Van de Sande draagt wit T-shirt, helwitte sportsokken en een grijze broek. Hij gaat zó op in zijn spel, met zoveel intense overgave, dat hij bij de première zijn hand aan de ruwe vloer schaafde en, ondanks geronnen bloed, doorspeelde. Hij ligt languit over de grond, kruip, stuitert van energie. De tekst geeft hem een belangrijk dramatisch gegeven: hij past onophoudelijk zelfcorrectie toe. Met andere woorden: een bewering wordt meteen onderuit gehaald. Als hij op een gegeven moment gaat spreken in vergelijkingen – iedere verliefde gaat over zijn of haar aanbeden geliefde kennelijk altijd in vergelijkingen spreken – dan roept hij zichzelf tot de orde:  ‘Als je eenmaal in metaforen gaat spreken, dan is het einde zoek.’
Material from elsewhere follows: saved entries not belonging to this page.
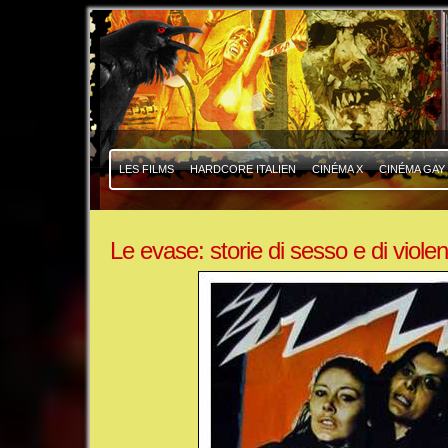
|
|
LES FILMS
HARDCORE ITALIEN
CINÉMA X
CINÉMA GAY
Le evase: storie di sesso e di viole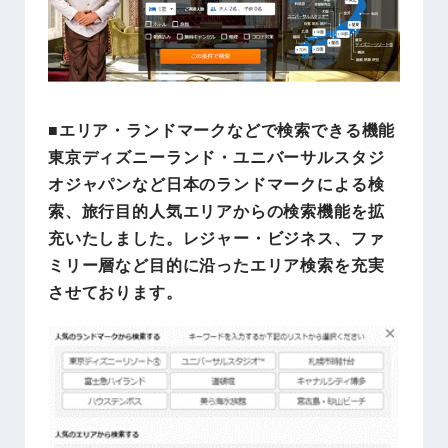
■エリア・ランドマークなどで検索できる機能
東京ディズニーランド・ユニバーサルスタジ
オジャパンなど日本のランドマークによる検
索、旅行目的人気エリアからの検索機能を拡
充いたしました。レジャー・ビジネス、ファ
ミリー層など目的に沿ったエリア検索を充実
させております。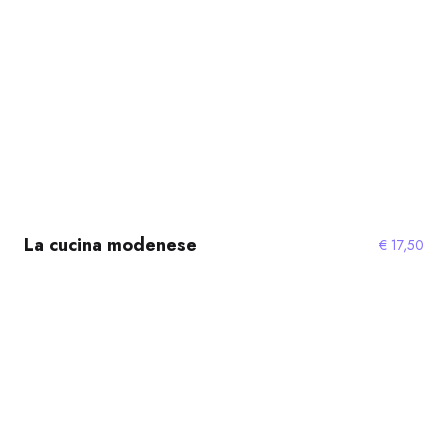
La cucina modenese
€
17,50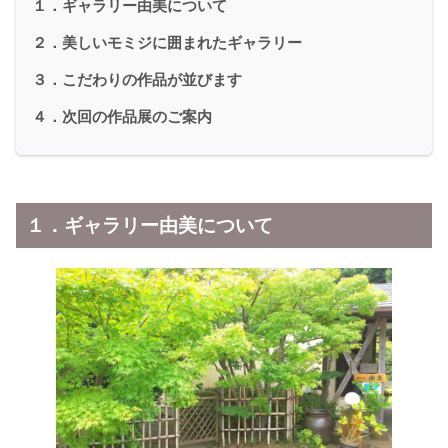
１．ギャラリー由美について
２．美しいモミジに囲まれたギャラリー
３．こだわりの作品が並びます
４．次回の作品展のご案内
１．ギャラリー由美について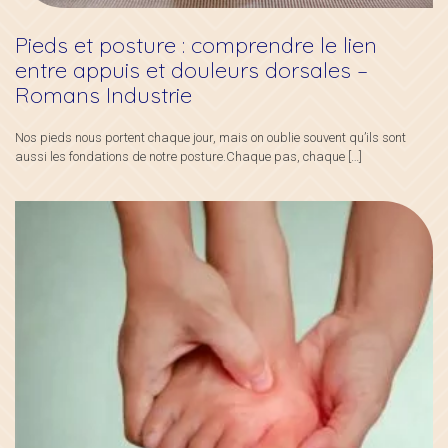
Pieds et posture : comprendre le lien
entre appuis et douleurs dorsales –
Romans Industrie
Nos pieds nous portent chaque jour, mais on oublie souvent qu’ils sont
aussi les fondations de notre posture.Chaque pas, chaque
[…]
De tekst is een zeldzaam loflied op de liefde, vooral op de volmaakte liefde. Die onbevangen puurheid is werkelijk verademend en getuigt van een idealisme dat misschien niet van deze tijd is – of juist wél. De makers hebben duidelijk een doel, dat ze de passie en het optimisme van de verliefdheid willen uitdrukken, zonder cynisme. Van de Sande Bakhuyzens slotmonoloog is van een grote bewogenheid. Hij gaat nóg dieper in op de volmaakte liefde die uiteindelijk, zo betoogt hij, slechts kan bestaan als verbeelding, als metafoor. Hiermee lijkt het of hij zijn hele eerdere monoloog ondergraaft, maar dat is slechts schijn: hij maakt het denkspel over ideale liefde die alleen in de verbeelding lijk te te bestaan, alleen maar intrigerender.

Dit is werkelijk een belangrijke voorstelling, en zo anders dan het gangbare en reguliere aanbod. Mooi detail is dat het vuurwerk dat op het lichtbeeld overweldigend verschijnt, daar te zien is dankzij de liefde voor Sylvester. En in Duitsland is Oudejaarsavond Silvesterabend. De makers leggen zelf het verband niet nadrukkelijk, maar als je het toevallig weet wordt het wel des te spannender. Madelon Kooijman deed de dramaturgie. En zo zijn er meer veelzeggende, knap-dramatische details. Ik hoop van deze nieuwe theatermakers nog vaak te horen.